• [Work to be completed]: Leaving out the pictures, retype the lines from the beginning of the listing through the line containing "this an issue?".

______________________________

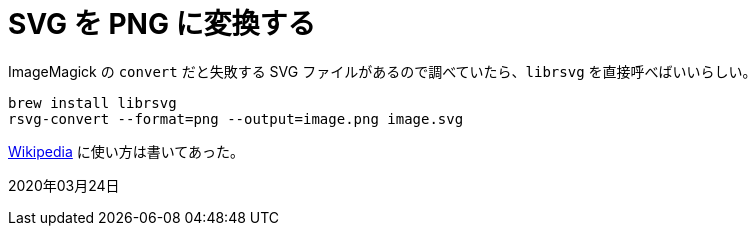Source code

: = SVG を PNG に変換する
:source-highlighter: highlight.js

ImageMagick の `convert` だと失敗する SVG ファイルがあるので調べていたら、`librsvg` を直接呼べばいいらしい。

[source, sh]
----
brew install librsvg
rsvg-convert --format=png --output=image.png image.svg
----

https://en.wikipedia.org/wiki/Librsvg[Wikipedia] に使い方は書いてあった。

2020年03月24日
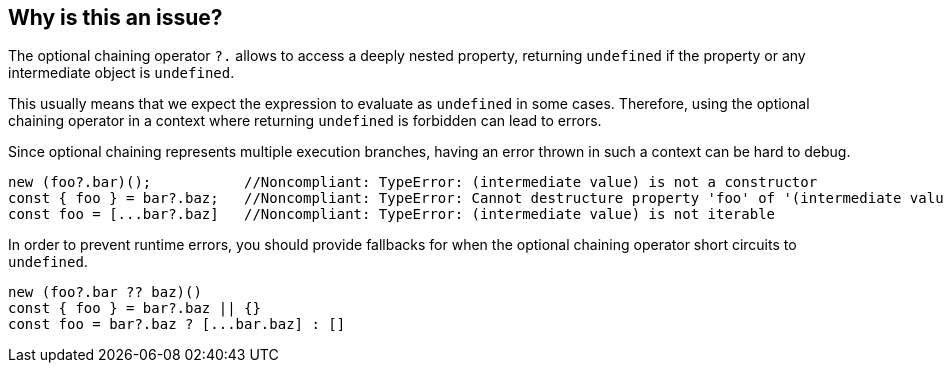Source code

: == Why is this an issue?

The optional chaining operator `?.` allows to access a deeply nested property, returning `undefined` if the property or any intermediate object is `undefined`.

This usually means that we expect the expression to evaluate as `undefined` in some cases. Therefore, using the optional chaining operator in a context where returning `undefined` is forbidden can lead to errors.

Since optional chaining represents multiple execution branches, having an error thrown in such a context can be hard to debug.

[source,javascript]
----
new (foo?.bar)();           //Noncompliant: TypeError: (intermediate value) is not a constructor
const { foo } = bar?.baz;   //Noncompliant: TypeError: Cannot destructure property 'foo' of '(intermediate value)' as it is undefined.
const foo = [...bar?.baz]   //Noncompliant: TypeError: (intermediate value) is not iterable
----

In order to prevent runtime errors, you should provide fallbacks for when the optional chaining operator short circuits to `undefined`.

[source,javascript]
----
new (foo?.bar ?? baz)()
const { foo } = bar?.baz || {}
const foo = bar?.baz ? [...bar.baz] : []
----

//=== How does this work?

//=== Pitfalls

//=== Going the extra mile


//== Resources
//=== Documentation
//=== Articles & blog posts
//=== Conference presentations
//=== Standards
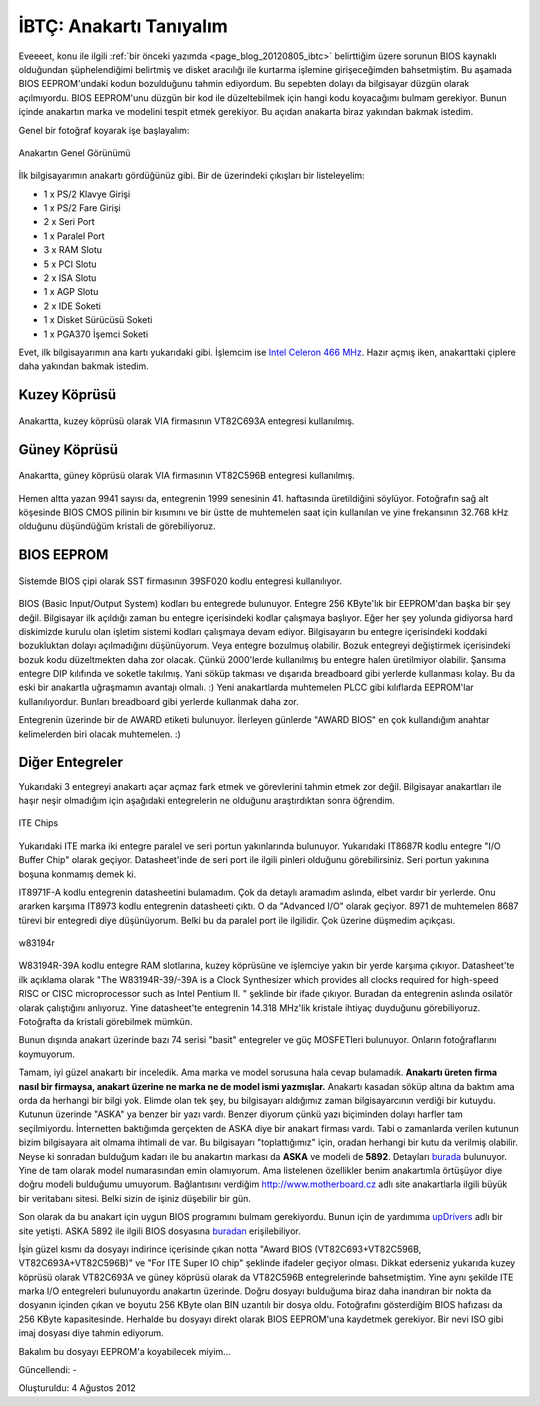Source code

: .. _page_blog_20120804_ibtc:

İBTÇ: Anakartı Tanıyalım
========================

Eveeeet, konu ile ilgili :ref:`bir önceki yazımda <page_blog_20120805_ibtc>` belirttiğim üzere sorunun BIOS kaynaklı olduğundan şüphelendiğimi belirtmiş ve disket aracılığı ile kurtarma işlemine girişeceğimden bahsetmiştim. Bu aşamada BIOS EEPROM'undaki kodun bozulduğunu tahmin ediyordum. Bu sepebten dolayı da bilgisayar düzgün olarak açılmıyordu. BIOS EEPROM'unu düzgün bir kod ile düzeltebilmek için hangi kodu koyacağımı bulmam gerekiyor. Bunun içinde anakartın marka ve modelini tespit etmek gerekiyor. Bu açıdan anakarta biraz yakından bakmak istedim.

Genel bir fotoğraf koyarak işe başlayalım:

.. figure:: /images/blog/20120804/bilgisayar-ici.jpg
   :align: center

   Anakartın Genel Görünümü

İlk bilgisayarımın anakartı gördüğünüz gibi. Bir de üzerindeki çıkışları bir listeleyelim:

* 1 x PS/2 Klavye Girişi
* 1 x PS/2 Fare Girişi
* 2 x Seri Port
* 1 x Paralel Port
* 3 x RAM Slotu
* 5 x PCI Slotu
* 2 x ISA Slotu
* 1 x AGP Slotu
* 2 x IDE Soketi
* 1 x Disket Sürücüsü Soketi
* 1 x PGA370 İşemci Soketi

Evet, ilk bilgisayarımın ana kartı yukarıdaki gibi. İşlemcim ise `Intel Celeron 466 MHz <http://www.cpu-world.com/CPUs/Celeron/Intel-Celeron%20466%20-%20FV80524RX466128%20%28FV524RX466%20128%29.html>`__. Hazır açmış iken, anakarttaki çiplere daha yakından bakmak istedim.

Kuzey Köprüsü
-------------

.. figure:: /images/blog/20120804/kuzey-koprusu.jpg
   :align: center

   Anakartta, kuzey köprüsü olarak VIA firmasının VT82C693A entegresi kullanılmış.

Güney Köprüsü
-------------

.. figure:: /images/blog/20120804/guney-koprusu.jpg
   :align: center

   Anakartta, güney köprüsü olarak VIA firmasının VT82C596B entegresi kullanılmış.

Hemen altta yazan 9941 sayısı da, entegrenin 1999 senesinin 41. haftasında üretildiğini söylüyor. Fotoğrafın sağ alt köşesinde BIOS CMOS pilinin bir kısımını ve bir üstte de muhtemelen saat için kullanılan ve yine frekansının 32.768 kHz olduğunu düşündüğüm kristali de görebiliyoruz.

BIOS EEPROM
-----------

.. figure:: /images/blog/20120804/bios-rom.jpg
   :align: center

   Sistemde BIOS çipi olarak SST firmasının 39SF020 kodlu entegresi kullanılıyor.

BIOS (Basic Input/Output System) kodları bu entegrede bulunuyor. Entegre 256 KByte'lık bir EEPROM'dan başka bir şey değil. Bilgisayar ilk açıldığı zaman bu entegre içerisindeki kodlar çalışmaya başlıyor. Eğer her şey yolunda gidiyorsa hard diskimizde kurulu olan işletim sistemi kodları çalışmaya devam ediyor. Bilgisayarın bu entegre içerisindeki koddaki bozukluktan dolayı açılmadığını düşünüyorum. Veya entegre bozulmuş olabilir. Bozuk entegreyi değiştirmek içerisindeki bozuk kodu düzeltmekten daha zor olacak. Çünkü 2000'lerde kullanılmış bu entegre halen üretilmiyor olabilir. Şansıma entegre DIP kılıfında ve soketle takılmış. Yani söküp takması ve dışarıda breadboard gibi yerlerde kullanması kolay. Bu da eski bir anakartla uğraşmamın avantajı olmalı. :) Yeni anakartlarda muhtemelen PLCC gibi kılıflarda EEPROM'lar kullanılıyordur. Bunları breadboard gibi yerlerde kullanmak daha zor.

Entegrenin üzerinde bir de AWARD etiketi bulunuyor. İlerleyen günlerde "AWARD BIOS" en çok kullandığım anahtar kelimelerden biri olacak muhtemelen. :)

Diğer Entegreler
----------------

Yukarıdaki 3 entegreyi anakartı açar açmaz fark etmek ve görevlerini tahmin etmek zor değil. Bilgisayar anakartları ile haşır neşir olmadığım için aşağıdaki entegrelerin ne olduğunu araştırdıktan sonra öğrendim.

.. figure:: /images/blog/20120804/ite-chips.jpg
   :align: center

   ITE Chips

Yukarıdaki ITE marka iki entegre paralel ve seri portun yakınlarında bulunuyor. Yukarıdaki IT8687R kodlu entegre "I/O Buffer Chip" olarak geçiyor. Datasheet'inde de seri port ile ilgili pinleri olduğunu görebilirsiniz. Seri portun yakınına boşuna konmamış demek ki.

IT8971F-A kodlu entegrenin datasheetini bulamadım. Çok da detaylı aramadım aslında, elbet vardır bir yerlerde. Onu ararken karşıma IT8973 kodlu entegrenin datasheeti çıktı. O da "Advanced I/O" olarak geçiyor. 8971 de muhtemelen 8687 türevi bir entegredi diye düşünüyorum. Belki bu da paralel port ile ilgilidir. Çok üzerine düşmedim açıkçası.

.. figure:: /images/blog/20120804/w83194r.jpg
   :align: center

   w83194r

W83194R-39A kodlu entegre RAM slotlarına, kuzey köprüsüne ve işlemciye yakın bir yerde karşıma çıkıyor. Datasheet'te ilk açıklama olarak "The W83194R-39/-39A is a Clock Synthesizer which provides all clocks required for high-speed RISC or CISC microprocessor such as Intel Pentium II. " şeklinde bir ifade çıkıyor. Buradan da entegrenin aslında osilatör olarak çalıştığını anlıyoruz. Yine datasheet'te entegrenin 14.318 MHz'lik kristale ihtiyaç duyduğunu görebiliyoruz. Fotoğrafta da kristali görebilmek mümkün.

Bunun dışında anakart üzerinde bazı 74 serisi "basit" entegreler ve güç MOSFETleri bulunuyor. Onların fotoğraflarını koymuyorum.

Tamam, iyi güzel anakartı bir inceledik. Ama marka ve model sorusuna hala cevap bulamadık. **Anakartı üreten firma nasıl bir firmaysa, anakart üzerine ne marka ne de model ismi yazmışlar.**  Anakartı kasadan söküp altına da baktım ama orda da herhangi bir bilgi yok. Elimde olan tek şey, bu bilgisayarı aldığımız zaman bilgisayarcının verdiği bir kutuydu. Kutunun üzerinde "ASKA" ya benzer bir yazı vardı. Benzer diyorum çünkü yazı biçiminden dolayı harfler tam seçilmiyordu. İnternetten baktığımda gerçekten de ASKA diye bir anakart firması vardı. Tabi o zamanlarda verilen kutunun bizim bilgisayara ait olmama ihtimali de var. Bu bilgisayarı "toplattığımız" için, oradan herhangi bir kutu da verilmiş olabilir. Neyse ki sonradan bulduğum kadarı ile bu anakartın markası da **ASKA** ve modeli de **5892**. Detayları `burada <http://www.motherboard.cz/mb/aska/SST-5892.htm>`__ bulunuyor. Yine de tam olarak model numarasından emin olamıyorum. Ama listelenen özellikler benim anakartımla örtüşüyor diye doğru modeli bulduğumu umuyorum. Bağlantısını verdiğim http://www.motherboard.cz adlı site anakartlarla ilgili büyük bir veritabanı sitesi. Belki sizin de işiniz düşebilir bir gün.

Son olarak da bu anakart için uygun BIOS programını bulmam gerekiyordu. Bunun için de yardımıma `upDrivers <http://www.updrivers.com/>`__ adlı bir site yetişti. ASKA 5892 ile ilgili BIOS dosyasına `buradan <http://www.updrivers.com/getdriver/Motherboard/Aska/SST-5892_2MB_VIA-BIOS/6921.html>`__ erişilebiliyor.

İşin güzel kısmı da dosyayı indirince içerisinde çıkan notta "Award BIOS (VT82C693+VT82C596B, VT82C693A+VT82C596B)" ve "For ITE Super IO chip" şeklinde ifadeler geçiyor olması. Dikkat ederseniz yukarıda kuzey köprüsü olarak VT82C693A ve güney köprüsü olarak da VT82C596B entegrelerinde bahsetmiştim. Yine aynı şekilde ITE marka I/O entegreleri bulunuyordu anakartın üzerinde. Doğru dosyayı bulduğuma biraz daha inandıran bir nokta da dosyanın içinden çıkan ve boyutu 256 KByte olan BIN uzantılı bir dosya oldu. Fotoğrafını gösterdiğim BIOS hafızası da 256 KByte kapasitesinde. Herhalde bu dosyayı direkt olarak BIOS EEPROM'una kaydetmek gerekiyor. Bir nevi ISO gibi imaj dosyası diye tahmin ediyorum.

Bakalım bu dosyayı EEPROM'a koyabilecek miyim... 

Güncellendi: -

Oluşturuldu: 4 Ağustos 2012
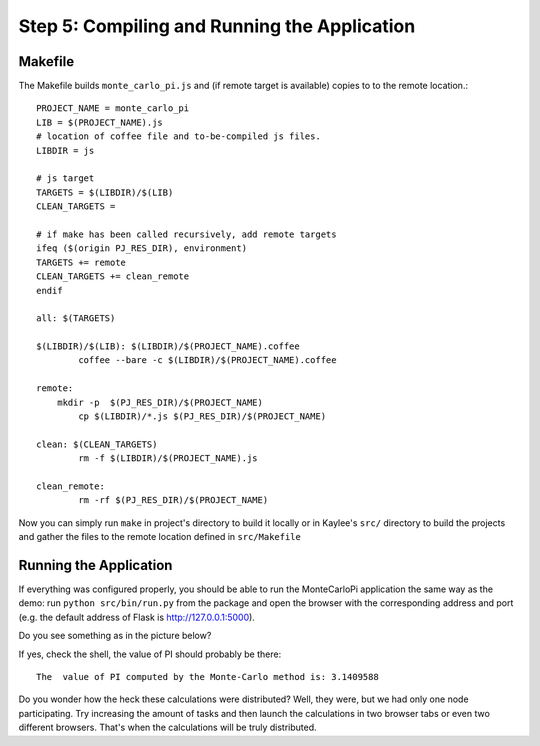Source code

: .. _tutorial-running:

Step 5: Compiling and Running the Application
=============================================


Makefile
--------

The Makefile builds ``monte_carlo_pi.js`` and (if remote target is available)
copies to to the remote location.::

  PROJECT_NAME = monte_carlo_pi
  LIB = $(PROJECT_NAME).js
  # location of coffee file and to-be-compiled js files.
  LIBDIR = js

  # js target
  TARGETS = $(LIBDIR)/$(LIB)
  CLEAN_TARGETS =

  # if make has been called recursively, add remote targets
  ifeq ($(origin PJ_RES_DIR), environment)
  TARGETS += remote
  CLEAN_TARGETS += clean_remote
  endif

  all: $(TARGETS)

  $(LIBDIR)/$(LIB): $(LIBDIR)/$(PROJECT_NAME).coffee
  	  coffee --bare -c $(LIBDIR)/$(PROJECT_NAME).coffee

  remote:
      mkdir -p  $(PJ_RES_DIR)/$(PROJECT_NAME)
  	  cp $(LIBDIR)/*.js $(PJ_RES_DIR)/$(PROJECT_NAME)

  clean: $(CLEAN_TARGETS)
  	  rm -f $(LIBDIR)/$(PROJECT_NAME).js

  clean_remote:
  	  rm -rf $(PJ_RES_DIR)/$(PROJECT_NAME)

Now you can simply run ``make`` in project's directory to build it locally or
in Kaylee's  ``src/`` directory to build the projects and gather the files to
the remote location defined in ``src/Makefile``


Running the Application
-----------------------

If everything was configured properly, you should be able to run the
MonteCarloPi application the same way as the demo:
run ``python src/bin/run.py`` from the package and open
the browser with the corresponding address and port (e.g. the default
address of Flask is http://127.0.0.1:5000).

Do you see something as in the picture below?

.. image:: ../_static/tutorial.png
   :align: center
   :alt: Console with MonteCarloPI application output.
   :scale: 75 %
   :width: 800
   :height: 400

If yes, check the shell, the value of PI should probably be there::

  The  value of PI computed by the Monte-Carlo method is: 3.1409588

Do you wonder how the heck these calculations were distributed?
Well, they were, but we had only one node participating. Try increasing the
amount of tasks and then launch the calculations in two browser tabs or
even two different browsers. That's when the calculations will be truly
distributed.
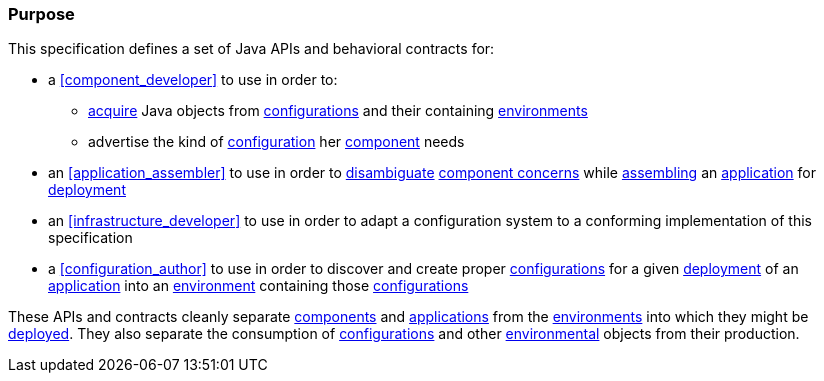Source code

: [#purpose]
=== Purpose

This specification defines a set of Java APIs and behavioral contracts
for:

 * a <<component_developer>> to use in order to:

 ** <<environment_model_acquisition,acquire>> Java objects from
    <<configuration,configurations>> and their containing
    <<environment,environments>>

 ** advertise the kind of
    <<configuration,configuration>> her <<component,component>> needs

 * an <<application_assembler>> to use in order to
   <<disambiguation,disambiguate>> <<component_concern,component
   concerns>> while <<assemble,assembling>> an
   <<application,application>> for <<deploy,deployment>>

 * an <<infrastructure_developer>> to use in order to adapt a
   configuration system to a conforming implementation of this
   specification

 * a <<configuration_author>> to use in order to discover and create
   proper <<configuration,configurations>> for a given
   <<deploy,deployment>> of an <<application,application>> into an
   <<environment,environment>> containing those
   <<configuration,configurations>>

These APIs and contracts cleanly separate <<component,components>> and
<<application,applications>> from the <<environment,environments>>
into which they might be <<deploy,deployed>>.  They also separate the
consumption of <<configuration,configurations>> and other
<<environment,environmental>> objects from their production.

______________________________

• [Answer box]:
Source code

: = SVG を PNG に変換する
:source-highlighter: highlight.js

ImageMagick の `convert` だと失敗する SVG ファイルがあるので調べていたら、`librsvg` を直接呼べばいいらしい。

[source, sh]
----
brew install librsvg
rsvg-convert --format=png --output=image.png image.svg
----

https://en.wikipedia.org/wiki/Librsvg[Wikipedia] に使い方は書いてあった。

2020年03月24日
Source code

: == Why is this an issue?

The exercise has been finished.